夜間の平均照度が高いと、肥満症の割合が約1.9倍、脂質異常症の割合が約1.7倍も違う。*2:肥満はBMIが25以上
「健康を維持する光」実際の空間事例
夜と朝の光で体内リズムを整える:「誠賀建設 タインデザイン モデルハウス」
人の生活リズムや体調に合わせて照明を整えることで、ウェルネスな暮らしを提案したモデルハウス。寝室には「Synca」を間接照明として設置。体内リズムに合わせて調光・調色を行っている。夜は色温度1800Kのほのかな明かりにすることで、落ち着いた空間に。睡眠ホルモンと呼ばれるメラトニンを正常に分泌、快適な眠りへと導く。朝は、心地よい目覚めを促すために、徐々に明るくなるよう設定されている。
「Synca」を使えば、朝焼けから徐々に明るくなるフェード設定を行える。光が急に切り替わらないため、ストレスを感じずに良質な起床を促す。

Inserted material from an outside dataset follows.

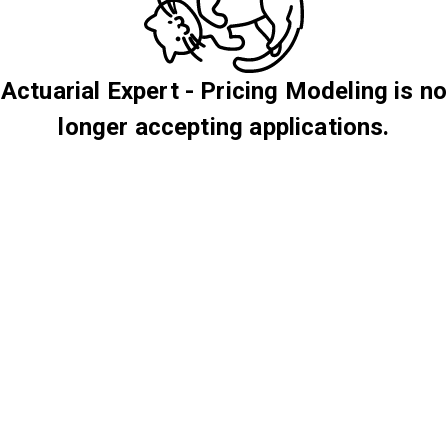
Actuarial Expert - Pricing Modeling is no
longer accepting applications.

「誠賀建設 タインデザイン モデルハウス」事例詳細はこちら
気分を転換できる光:「NSKワーナー 本社工場 A1棟食堂」
工場における社員食堂は、勤務中自由に外出しにくい従業員にとってホッとできる環境であってほしいもの。それを実現するうえで照明の力は欠かせない。「NSK
ワーナー 本社工場 A1 食堂」は、24時間稼働の社員食堂。
時間帯によって光の質を変え、社員が気分転換できるよう、次世代調光調色「Smart LEDZ」を採用。トップライト照明やペンダントライトを適所に配している。

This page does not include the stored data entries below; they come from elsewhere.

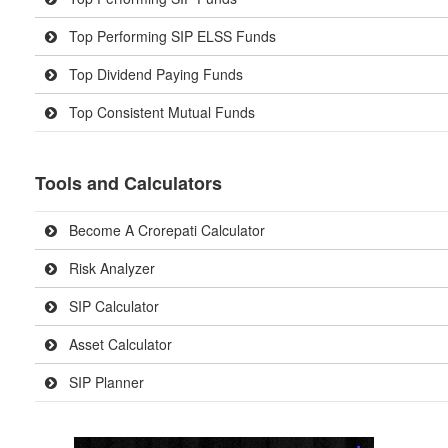
Top Performing SIP ELSS Funds
Top Dividend Paying Funds
Top Consistent Mutual Funds
Tools and Calculators
Become A Crorepati Calculator
Risk Analyzer
SIP Calculator
Asset Calculator
SIP Planner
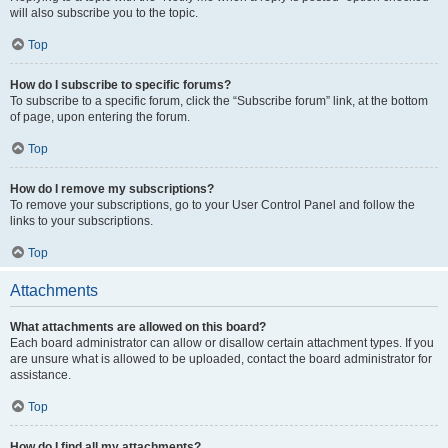
will also subscribe you to the topic.
Top
How do I subscribe to specific forums?
To subscribe to a specific forum, click the “Subscribe forum” link, at the bottom
of page, upon entering the forum.
Top
How do I remove my subscriptions?
To remove your subscriptions, go to your User Control Panel and follow the
links to your subscriptions.
Top
Attachments
What attachments are allowed on this board?
Each board administrator can allow or disallow certain attachment types. If you
are unsure what is allowed to be uploaded, contact the board administrator for
assistance.
Top
How do I find all my attachments?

11時~14時の昼食時は、色温度4200Kの温かみのある空間に。Duv-3で赤みをプラスすることで、食材をよりフレッシュに見せるとともに、人の顔も健康的に見せている
「NSKワーナー 本社工場 A1棟食堂」事例詳細はこちら
[参考論文一覧]
1:Riemersma-van der Lek RF et al. (2008) Effect of Bright Light and Melatonin on Cognitive and Noncognitive Function in Elderly Residents of Group Care Facilities: A Randomized Controlled Trial. JAMA. 299, (22), 2642–2655.
2:Obayashi, K. et al. (2019). Indoor light pollution and progression of carotid atherosclerosis: A longitudinal study of the HEIJO-KYO cohort. Environment International, 133B, 105184.

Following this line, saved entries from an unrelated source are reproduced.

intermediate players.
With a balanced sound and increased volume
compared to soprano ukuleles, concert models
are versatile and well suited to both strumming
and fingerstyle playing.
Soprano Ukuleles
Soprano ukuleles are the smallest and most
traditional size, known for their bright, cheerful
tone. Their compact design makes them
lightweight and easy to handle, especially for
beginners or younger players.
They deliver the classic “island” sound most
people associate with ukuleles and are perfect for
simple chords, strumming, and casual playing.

3:Obayashi, K. et al. (2013). Exposure to Light at Night, Nocturnal Urinary Melatonin Excretion, and Obesity/Dyslipidemia in the Elderly: A Cross-Sectional Analysis of the HEIJO-KYO Study. The Journal of Clinical Endocrinology & Metabolism, 98, 337–344.